=== WHAT TO PRODUCE ===
Output all the records below, word for word.

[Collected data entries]
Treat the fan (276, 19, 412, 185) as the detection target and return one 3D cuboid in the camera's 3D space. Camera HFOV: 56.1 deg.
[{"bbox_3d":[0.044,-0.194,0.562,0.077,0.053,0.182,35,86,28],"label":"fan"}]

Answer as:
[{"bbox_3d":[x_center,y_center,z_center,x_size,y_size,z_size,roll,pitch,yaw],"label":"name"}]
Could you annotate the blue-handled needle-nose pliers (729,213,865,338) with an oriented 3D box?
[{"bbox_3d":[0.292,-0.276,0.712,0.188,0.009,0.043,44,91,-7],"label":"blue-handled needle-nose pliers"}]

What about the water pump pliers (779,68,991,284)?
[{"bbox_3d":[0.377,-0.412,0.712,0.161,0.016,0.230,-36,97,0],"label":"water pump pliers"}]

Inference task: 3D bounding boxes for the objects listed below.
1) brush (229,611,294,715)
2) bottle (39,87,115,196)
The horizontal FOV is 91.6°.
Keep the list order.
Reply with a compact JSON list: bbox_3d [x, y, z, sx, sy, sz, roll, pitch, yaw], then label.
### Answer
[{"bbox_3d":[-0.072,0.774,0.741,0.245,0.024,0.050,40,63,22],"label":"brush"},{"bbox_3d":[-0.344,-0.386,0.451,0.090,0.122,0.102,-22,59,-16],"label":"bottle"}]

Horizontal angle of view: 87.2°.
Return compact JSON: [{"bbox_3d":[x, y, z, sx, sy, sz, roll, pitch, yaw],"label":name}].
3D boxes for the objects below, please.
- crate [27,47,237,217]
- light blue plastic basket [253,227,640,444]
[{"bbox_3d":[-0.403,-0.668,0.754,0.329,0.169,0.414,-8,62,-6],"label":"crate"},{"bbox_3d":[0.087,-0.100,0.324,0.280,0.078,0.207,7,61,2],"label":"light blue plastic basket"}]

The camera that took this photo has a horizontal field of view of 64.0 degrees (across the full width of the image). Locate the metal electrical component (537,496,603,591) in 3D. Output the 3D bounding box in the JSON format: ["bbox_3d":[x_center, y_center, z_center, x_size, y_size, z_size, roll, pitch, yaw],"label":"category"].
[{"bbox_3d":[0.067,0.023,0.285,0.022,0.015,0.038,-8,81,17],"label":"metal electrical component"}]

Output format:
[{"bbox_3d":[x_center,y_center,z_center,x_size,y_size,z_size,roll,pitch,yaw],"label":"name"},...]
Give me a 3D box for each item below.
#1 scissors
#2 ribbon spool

=== TASK RESPONSE ===
Treat the fan (276, 19, 412, 185) as the detection target and return one 3D cuboid in the camera's 3D space. Camera HFOV: 56.1 deg.
[{"bbox_3d":[0.044,-0.194,0.562,0.077,0.053,0.182,35,86,28],"label":"fan"}]

Answer as:
[{"bbox_3d":[x_center,y_center,z_center,x_size,y_size,z_size,roll,pitch,yaw],"label":"name"}]
Could you annotate the blue-handled needle-nose pliers (729,213,865,338) with an oriented 3D box?
[{"bbox_3d":[0.292,-0.276,0.712,0.188,0.009,0.043,44,91,-7],"label":"blue-handled needle-nose pliers"}]

What about the water pump pliers (779,68,991,284)?
[{"bbox_3d":[0.377,-0.412,0.712,0.161,0.016,0.230,-36,97,0],"label":"water pump pliers"}]

Inference task: 3D bounding boxes for the objects listed below.
1) brush (229,611,294,715)
2) bottle (39,87,115,196)
The horizontal FOV is 91.6°.
Keep the list order.
Reply with a compact JSON list: bbox_3d [x, y, z, sx, sy, sz, roll, pitch, yaw], then label.
### Answer
[{"bbox_3d":[-0.072,0.774,0.741,0.245,0.024,0.050,40,63,22],"label":"brush"},{"bbox_3d":[-0.344,-0.386,0.451,0.090,0.122,0.102,-22,59,-16],"label":"bottle"}]

Horizontal angle of view: 87.2°.
Return compact JSON: [{"bbox_3d":[x, y, z, sx, sy, sz, roll, pitch, yaw],"label":name}].
3D boxes for the objects below, please.
- crate [27,47,237,217]
- light blue plastic basket [253,227,640,444]
[{"bbox_3d":[-0.403,-0.668,0.754,0.329,0.169,0.414,-8,62,-6],"label":"crate"},{"bbox_3d":[0.087,-0.100,0.324,0.280,0.078,0.207,7,61,2],"label":"light blue plastic basket"}]

The camera that took this photo has a horizontal field of view of 64.0 degrees (across the full width of the image). Locate the metal electrical component (537,496,603,591) in 3D. Output the 3D bounding box in the JSON format: ["bbox_3d":[x_center, y_center, z_center, x_size, y_size, z_size, roll, pitch, yaw],"label":"category"].
[{"bbox_3d":[0.067,0.023,0.285,0.022,0.015,0.038,-8,81,17],"label":"metal electrical component"}]

Output format:
[{"bbox_3d":[x_center,y_center,z_center,x_size,y_size,z_size,roll,pitch,yaw],"label":"name"},...]
Give me a 3D box for each item below.
#1 scissors
#2 ribbon spool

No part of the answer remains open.